Saved data entries
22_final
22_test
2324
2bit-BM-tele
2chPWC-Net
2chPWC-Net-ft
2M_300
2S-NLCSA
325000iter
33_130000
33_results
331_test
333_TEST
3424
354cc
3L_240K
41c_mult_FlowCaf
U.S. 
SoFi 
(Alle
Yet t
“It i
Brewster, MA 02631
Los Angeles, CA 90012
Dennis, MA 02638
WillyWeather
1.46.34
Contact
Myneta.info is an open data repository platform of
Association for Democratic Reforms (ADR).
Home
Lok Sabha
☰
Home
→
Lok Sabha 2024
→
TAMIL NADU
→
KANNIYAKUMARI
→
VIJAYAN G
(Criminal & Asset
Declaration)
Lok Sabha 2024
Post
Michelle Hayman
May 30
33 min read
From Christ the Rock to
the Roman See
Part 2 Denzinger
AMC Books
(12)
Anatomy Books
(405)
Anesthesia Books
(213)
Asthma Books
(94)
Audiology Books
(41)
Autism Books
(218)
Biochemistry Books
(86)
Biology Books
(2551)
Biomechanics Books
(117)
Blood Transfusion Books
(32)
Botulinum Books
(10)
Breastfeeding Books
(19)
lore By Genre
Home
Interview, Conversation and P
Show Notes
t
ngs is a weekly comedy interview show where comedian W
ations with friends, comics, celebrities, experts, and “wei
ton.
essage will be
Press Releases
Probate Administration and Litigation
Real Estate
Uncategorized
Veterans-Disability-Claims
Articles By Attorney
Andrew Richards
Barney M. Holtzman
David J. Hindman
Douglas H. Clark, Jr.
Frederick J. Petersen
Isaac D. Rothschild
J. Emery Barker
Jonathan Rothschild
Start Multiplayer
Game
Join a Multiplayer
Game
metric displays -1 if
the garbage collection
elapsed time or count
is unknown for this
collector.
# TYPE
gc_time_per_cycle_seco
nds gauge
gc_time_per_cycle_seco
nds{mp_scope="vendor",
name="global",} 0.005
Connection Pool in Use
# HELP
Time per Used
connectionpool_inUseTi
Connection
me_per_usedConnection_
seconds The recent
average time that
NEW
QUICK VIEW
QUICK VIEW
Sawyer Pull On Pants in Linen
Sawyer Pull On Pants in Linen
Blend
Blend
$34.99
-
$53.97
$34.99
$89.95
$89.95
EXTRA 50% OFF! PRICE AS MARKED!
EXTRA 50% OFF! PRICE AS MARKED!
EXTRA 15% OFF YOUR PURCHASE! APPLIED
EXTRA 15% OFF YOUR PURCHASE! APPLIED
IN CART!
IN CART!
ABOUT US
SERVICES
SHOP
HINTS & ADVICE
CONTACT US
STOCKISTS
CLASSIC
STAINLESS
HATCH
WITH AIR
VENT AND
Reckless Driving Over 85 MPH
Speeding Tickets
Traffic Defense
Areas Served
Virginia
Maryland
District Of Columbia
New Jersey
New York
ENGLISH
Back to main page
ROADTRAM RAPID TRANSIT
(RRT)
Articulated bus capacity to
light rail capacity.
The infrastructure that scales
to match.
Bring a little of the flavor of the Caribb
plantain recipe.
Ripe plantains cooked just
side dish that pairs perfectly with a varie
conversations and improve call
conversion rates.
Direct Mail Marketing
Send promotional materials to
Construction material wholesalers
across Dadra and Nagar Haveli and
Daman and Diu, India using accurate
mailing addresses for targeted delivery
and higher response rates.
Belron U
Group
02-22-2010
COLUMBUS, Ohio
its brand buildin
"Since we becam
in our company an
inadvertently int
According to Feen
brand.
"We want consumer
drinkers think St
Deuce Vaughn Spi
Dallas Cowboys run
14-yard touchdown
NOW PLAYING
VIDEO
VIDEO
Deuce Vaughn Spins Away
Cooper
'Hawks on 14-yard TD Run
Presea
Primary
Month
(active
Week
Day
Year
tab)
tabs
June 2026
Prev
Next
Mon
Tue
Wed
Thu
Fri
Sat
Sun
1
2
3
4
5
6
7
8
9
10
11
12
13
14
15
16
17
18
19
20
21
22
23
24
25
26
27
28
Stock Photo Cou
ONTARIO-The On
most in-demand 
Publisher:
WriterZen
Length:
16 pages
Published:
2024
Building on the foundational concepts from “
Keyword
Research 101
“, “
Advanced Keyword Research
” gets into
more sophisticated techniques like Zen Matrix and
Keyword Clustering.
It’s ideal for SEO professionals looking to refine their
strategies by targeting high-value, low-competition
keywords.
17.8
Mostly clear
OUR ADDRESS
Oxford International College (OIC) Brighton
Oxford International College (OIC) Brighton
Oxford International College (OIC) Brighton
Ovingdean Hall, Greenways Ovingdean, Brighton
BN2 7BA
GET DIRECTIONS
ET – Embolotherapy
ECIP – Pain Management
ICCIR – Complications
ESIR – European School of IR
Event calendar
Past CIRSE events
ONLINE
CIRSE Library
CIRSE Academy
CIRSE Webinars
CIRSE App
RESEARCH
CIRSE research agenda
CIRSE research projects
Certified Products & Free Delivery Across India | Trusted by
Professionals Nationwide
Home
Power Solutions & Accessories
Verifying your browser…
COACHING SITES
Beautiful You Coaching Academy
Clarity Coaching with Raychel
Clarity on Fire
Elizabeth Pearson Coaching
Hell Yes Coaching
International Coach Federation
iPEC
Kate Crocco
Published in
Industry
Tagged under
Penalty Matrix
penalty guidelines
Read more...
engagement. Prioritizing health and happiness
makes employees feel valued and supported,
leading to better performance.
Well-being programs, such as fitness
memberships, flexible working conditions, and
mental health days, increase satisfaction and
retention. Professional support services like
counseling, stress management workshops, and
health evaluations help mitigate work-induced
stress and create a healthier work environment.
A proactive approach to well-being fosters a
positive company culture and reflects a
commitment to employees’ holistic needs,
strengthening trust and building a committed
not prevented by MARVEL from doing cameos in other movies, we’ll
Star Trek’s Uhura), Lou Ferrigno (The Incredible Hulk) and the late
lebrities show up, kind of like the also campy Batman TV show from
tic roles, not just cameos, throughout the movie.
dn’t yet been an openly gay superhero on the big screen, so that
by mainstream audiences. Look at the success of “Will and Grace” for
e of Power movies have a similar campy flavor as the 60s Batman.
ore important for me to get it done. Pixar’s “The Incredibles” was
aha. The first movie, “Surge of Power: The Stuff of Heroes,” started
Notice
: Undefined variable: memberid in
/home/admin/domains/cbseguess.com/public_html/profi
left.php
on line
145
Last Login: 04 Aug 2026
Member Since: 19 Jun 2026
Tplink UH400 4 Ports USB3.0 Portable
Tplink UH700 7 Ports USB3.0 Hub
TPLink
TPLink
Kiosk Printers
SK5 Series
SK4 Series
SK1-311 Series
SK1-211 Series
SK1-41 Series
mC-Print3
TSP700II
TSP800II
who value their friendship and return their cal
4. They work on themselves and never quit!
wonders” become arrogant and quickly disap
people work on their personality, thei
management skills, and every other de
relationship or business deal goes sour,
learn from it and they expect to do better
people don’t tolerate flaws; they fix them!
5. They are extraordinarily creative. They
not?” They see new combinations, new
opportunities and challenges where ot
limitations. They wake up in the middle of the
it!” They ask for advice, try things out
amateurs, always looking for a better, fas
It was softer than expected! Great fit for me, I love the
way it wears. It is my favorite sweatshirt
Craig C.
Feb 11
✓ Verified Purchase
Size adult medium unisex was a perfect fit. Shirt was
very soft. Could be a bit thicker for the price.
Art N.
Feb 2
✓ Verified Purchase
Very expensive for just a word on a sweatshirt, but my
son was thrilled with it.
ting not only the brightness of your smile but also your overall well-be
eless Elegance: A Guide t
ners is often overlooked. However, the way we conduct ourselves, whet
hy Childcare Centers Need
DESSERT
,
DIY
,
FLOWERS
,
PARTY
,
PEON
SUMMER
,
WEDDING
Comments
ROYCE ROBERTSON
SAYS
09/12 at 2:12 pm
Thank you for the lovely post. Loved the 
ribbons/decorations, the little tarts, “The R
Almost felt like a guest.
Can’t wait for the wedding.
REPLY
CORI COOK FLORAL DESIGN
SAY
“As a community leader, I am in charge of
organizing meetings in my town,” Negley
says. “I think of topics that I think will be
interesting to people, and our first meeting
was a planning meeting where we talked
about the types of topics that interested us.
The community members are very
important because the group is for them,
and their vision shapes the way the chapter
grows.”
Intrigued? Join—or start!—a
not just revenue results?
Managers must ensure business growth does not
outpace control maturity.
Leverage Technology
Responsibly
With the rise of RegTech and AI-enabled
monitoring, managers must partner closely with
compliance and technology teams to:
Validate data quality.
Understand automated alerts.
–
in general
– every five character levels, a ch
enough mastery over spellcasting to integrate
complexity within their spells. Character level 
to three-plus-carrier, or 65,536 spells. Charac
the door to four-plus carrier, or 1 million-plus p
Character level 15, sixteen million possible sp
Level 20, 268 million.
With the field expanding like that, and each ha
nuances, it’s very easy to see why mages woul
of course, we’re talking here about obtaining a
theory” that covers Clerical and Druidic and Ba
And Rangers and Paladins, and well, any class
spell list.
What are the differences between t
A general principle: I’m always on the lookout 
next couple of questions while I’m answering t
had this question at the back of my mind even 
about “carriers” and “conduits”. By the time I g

How to complete this task – Whenever the word "yard" shows up in a line, that line counts. Say how many lines of the data count, giving the number alone.

Output for this exercise – 2